[What you will do]: Using the data below, show every line where the word "Articolo" occurs.

[Data for processing]:
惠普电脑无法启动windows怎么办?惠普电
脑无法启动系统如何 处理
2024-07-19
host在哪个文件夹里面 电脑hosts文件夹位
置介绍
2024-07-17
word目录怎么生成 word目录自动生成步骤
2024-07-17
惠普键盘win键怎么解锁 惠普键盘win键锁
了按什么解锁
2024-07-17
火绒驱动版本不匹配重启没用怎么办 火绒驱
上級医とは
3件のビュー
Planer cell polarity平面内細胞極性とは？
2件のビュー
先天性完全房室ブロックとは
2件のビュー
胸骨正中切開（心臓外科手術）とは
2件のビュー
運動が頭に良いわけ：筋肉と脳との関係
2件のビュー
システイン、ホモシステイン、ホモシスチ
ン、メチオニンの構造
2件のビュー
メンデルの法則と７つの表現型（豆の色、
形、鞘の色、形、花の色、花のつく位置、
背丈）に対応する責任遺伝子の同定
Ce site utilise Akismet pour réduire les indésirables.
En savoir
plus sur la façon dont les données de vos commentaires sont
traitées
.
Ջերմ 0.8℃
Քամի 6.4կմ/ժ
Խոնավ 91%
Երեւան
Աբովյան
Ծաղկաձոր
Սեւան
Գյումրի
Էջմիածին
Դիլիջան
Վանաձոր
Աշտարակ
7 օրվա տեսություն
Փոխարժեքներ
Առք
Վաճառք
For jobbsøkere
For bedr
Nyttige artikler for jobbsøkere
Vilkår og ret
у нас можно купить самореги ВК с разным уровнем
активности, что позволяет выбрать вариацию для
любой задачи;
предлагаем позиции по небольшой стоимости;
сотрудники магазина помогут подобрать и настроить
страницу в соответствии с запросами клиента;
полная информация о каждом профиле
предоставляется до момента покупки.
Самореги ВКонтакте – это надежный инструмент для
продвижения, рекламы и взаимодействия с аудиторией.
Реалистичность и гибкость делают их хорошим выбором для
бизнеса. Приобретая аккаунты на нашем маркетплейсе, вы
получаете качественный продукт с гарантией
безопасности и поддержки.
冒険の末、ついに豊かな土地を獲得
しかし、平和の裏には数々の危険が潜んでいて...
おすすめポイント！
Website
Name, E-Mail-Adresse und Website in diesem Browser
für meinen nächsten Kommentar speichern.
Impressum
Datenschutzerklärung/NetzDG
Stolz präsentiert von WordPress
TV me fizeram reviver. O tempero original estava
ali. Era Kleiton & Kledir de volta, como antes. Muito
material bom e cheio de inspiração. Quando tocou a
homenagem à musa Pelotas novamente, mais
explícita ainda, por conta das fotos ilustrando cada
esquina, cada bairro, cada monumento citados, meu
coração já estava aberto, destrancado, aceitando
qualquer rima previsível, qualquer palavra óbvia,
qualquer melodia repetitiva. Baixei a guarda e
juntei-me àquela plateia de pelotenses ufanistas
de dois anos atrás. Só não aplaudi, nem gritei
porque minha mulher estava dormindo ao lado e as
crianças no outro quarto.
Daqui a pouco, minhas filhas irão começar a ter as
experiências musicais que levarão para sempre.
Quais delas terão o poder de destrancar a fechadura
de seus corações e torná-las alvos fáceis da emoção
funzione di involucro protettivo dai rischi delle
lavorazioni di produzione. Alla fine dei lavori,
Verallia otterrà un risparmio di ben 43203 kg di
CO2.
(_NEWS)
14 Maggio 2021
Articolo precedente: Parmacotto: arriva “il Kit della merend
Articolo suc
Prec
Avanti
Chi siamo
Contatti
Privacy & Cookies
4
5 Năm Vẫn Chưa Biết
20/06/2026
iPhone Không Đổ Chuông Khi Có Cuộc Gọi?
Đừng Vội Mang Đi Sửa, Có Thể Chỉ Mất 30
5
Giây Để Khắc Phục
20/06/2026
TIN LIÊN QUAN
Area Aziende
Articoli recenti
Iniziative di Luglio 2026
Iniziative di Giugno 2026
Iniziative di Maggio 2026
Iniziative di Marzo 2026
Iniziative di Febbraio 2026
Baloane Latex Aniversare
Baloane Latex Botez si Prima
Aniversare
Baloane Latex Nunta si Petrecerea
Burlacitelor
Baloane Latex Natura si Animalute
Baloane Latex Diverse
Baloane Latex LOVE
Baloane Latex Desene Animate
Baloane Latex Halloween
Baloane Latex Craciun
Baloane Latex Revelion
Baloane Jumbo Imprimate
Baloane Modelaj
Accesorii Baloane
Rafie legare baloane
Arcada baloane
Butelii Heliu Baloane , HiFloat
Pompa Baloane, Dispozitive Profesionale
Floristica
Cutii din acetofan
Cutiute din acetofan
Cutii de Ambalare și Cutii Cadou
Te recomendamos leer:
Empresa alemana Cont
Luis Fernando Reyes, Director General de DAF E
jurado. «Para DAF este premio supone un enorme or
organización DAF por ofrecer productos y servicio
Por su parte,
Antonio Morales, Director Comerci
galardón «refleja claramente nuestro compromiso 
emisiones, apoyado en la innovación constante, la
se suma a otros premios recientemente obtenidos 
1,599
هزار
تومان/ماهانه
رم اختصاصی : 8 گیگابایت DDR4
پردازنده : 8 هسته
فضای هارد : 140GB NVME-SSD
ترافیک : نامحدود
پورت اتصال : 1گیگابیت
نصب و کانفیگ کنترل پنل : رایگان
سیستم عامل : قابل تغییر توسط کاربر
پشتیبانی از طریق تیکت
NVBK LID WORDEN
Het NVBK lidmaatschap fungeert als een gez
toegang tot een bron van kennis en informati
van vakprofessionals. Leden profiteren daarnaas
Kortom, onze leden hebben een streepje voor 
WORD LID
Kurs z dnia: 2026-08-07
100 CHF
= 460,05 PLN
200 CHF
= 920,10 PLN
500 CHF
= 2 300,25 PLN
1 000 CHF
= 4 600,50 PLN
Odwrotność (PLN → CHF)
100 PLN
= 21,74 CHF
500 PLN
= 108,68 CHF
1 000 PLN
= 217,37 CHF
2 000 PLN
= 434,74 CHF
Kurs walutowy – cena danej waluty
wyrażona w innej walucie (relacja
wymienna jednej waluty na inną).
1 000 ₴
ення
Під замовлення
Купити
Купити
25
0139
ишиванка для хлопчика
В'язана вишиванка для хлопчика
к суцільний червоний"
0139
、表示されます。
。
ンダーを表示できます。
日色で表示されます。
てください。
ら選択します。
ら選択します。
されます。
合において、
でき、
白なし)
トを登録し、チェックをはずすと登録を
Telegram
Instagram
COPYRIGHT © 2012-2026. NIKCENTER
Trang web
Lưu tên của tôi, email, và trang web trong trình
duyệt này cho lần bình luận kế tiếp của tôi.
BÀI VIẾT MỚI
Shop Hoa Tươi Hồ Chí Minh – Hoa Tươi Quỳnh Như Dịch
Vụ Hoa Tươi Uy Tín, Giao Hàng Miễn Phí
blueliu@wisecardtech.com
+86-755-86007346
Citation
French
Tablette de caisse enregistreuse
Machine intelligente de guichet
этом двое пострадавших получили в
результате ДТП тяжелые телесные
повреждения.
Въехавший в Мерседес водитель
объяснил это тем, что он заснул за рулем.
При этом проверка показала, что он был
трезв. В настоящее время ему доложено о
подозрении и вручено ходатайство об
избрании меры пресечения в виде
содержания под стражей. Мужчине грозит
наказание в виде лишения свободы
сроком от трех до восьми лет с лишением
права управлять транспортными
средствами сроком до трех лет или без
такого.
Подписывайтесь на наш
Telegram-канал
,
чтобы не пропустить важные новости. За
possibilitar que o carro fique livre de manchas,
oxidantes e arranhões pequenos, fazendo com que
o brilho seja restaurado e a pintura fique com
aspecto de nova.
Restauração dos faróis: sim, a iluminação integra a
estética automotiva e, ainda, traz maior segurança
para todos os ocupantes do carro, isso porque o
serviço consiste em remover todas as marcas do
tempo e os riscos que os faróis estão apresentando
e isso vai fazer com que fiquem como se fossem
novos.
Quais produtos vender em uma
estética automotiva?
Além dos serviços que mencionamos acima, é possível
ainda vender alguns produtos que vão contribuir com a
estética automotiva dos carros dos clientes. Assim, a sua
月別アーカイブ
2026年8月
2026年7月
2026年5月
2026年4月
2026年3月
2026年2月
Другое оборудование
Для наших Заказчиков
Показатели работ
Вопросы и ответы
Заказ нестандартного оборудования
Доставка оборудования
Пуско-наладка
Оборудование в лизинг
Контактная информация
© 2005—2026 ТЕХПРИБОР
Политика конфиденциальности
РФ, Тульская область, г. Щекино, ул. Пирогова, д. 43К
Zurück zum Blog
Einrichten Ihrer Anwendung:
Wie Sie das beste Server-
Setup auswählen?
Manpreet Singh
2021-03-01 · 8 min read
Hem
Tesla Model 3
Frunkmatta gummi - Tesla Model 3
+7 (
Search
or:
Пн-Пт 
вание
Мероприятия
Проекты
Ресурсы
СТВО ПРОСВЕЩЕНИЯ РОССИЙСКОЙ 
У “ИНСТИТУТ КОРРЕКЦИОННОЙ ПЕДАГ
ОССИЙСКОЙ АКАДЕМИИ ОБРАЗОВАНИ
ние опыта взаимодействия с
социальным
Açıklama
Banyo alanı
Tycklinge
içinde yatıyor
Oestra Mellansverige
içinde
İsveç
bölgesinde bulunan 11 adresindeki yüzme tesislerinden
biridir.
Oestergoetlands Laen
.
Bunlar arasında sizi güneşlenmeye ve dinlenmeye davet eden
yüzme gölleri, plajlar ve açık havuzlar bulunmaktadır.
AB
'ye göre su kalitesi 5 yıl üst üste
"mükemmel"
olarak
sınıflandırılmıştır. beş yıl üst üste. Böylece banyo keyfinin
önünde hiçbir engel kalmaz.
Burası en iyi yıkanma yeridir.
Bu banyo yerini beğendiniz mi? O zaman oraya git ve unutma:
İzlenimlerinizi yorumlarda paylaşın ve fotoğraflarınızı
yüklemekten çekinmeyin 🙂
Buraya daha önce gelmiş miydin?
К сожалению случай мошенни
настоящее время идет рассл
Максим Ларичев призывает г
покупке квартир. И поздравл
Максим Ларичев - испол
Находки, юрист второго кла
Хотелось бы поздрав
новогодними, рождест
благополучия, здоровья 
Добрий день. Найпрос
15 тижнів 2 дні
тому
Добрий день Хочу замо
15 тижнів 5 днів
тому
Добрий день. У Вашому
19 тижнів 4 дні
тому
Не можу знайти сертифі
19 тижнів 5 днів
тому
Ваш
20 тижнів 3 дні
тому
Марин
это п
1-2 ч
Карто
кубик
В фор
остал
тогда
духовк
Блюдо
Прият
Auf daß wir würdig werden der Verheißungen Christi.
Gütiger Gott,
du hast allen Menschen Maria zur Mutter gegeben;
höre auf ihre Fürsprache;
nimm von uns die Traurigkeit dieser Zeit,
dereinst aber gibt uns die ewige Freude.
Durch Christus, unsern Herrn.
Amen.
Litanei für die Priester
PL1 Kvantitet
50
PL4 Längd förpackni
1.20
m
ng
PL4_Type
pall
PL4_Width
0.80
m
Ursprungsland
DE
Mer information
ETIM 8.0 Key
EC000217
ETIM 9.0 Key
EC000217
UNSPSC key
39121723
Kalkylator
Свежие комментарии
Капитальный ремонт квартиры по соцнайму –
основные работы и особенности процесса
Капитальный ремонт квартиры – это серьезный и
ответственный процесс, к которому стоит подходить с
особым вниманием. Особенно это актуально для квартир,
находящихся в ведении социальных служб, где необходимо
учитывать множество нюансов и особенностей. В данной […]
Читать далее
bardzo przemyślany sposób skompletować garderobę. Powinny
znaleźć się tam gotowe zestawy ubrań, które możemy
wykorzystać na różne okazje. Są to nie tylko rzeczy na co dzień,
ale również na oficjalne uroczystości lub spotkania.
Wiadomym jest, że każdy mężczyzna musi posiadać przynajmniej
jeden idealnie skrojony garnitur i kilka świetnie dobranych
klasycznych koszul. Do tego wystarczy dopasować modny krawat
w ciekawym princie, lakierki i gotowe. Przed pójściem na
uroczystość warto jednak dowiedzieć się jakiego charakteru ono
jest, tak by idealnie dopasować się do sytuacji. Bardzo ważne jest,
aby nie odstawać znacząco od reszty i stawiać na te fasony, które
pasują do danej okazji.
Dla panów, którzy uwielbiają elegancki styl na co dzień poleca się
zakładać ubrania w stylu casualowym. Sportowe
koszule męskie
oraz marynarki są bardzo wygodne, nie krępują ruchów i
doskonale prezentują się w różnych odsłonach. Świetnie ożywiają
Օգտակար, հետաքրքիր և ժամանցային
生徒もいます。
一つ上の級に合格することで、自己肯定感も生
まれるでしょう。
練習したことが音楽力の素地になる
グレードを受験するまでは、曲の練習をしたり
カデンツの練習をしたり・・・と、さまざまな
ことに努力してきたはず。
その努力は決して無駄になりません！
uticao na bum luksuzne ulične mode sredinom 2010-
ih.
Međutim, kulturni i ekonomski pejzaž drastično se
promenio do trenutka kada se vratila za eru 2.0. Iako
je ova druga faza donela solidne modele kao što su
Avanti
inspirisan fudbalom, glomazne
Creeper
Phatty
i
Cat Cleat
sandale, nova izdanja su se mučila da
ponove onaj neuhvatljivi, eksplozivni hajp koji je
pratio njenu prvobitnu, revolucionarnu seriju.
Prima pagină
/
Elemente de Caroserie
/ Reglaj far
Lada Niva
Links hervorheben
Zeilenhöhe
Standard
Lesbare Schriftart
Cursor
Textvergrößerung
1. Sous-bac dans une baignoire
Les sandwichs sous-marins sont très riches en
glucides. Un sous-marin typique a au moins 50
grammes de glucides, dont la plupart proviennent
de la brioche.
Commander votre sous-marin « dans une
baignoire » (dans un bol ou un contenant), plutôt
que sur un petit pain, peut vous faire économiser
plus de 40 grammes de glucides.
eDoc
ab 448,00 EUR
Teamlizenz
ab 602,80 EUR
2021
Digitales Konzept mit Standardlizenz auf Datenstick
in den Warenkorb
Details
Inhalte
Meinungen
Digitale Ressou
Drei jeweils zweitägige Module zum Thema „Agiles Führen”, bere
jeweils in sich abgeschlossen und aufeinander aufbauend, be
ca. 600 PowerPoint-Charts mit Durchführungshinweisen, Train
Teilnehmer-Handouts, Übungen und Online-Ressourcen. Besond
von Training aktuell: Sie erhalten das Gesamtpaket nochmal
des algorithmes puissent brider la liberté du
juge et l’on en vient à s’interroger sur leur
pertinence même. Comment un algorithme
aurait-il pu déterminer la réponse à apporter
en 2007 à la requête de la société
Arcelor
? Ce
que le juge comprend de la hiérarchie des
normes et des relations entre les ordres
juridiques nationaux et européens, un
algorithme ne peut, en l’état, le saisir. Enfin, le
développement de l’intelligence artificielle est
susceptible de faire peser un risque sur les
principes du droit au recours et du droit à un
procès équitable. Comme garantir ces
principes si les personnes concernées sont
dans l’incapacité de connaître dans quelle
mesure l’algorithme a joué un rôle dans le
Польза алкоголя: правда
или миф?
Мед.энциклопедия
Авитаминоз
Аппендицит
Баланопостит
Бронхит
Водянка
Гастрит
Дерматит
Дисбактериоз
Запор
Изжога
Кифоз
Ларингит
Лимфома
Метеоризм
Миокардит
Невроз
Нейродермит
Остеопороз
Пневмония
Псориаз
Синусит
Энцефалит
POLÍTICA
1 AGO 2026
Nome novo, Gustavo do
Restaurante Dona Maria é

[Expected answer]:
Articolo precedente: Parmacotto: arriva “il Kit della merend
Articolo suc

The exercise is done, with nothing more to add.